*** TEXTO SELECIONADO ***

A esta altura da vida já aprendi que essa frase do filósofo grego não é apenas poesia, é uma das verdades mais práticas que existem. E talvez seja porque, literalmente, já enfrentei algumas tempestades no mar que essa metáfora faz tanto sentido para mim.
Como já disse em narrativas passadas, tenho vasta experiência como velejador competitivo, participando de regatas. E posso garantir: nada ensina mais sobre a vida do que uma boa tempestade no meio da água. Lembro-me de encontros com ventanias e tempestades fortes na represa de Guarapiranga, onde o medo inicial dava lugar rapidamente à necessidade de sobreviver.
A primeira reação é sempre o medo, isso é natural, humano. Mas depois vem o que separa os homens dos meninos: a ação. Abaixar velas, baixar a bolina para manter a estabilidade do barco, usar todo o conhecimento disponível para se manter à tona.
E aí que aprendi uma das maiores lições da minha vida: quando você se salva sem virar a embarcação, aprende a lidar com o medo, a resolver problemas sob pressão e, principalmente, que depois da borrasca sempre vem a bonança.

***

• TAREFAS
[1] Transcreva do texto sobre tempestades no mar o trecho que começa com as palavras "A esta altura" e termina com "necessidade de sobreviver.".
[2] Prolongue o texto sobre tempestades no mar a partir da última frase apresentada.
Os dados a seguir são um material independente do texto sobre tempestades no mar.

*** DADOS BRUTOS ***

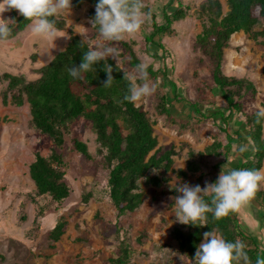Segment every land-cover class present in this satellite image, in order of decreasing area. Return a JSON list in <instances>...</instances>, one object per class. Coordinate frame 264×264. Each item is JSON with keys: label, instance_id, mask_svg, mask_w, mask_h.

***

• TAREFAS RESOLVIDAS
[1]
A esta altura da vida já aprendi que essa frase do filósofo grego não é apenas poesia, é uma das verdades mais práticas que existem. E talvez seja porque, literalmente, já enfrentei algumas tempestades no mar que essa metáfora faz tanto sentido para mim.
Como já disse em narrativas passadas, tenho vasta experiência como velejador competitivo, participando de regatas. E posso garantir: nada ensina mais sobre a vida do que uma boa tempestade no meio da água. Lembro-me de encontros com ventanias e tempestades fortes na represa de Guarapiranga, onde o medo inicial dava lugar rapidamente à necessidade de sobreviver.

[2]
Uma das experiências que mais me marcou aconteceu quando eu tinha apenas 10 anos. Estava velejando com duas meninas a bordo quando uma rajada forte nos pegou. Por não ter abaixado a vela a tempo, orgulho de moleque, imagino, o barco virou.
Ali, na água, sob a mira do olhar assustado de duas meninas em busca de orientação, aprendi sobre autocontrole na prática. Não podia demonstrar desespero. Acalmei as companheiras de aventura: “Fiquem quietinhas aí as duas, que eu vou tomar conta. Vamos manter a calma, não se desesperem.”
Esperamos pelo socorro, e todos saímos bem. Mas aquela situação me ensinou algo fundamental: o sucesso e a reputação não são construídos na ausência de problemas, mas sim na forma como enfrentamos e superamos as dificuldades.
A metáfora da navegação se aplica a todas as áreas da vida. Já enfrentei duas tempestades literais sobre duas rodas: acidentes de motocicleta aos 16 e aos 80 anos. Em ambos, mantive o autocontrole, avaliei a situação e, principalmente, acreditei que os ferimentos e problemas “passariam”.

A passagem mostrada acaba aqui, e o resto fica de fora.